RUTHERFORD, N.J. — Billy King had every right to scream and shout, to bemoan his former coaching prodigy and throw him under the bus. After what Jason Kidd had done to leave this franchise, no one would have blamed him.

He didn’t.

“I wish him the best of luck,” King said. “I wish him, his family, Porschla and the kids, I think he’s got a great future as a coach.”

Wait, really?

“I think the franchise has to be bigger than one person,” King said. “I don’t think if you use the ledger of the (New York) Yankees, I don’t think they sat there and said, OK, when they were losing great players over the years that the Yankees were going to fold.
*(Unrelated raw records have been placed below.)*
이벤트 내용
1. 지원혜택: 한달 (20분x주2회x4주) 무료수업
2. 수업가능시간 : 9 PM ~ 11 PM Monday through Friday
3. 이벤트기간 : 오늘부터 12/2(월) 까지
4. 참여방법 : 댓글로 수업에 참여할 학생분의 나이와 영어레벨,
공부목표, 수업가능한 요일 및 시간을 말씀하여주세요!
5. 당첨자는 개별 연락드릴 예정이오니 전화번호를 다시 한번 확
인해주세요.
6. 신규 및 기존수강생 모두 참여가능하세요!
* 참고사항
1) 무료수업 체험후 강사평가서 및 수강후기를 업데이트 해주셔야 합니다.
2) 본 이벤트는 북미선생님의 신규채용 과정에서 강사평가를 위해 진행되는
No one person, and this is not just talking about Jason, but no one person can be bigger than a franchise or an organization because an organization has got to stand on itself. Players come, coaches come, ownerships come and go but the brand of the Nets will stay.
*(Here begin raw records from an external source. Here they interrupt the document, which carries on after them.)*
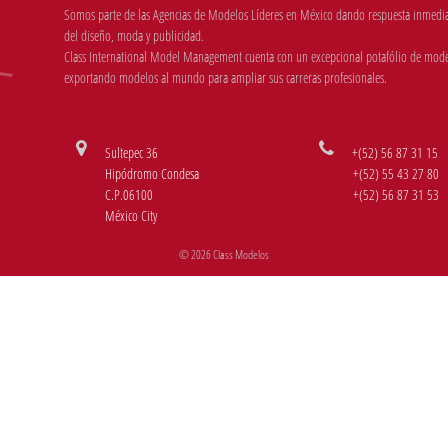
Somos parte de las Agencias de Modelos Líderes en México dando respuesta inmediata
del diseño, moda y publicidad.
Class International Model Management cuenta con un excepcional potafólio de mode
exportando modelos al mundo para ampliar sus carreras profesionales.
Sultepec 36
+(52) 56 87 31 15
Hipódromo Condesa
+(52) 55 43 27 80
C.P.06100
+(52) 56 87 31 53
México City
© 2026 Class Modelos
“I always feel like a team is not the coach or the players or the ownership, it is the fans. They are what the team is about. They are the ones who support, they are the ones that pay tickets, they are people, Mr. Whammy has been here through ownerships and players and different things but he comes because it’s the Nets. He is not coming because it’s Jason Kidd or Billy King or Prokhorov or Bruce Ratner. He is coming because he’s a Nets fan. And that’s how you look at it, people have a loyalty to the brand and not an individual.”

Kidd reportedly went over King’s head in the front office and demanded to, in essence, take his job overseeing basketball operations. But King said there were no philosophical differences between he and Kidd that he knew of. “There were times that we probably butted heads a little bit, but that happens when you are in management and coaching situations.”

Despite some obvious hints of disdain, King refused to “sling mud” at Kidd. “I’m going to keep (my feelings) personal,” he said. “At this point, there’s no point in putting those out here. As far as my feelings, my family knows, (Nets PR VP Gary Sussman) probably knows, (Nets PR rep) Aaron (Harris probably knows. There’s no reason to sling any mud here. It happened. I wish Jason and his family very well.”

But amidst all the politically correct answers about Kidd’s abilities as a coach, one criticism slipped through: King did acknowledge that Kidd’s departure wasn’t perfect.

“The timing may not have been right, the way it happened may not have been right, but I hope for Jason that he’s happy at the end of the day.”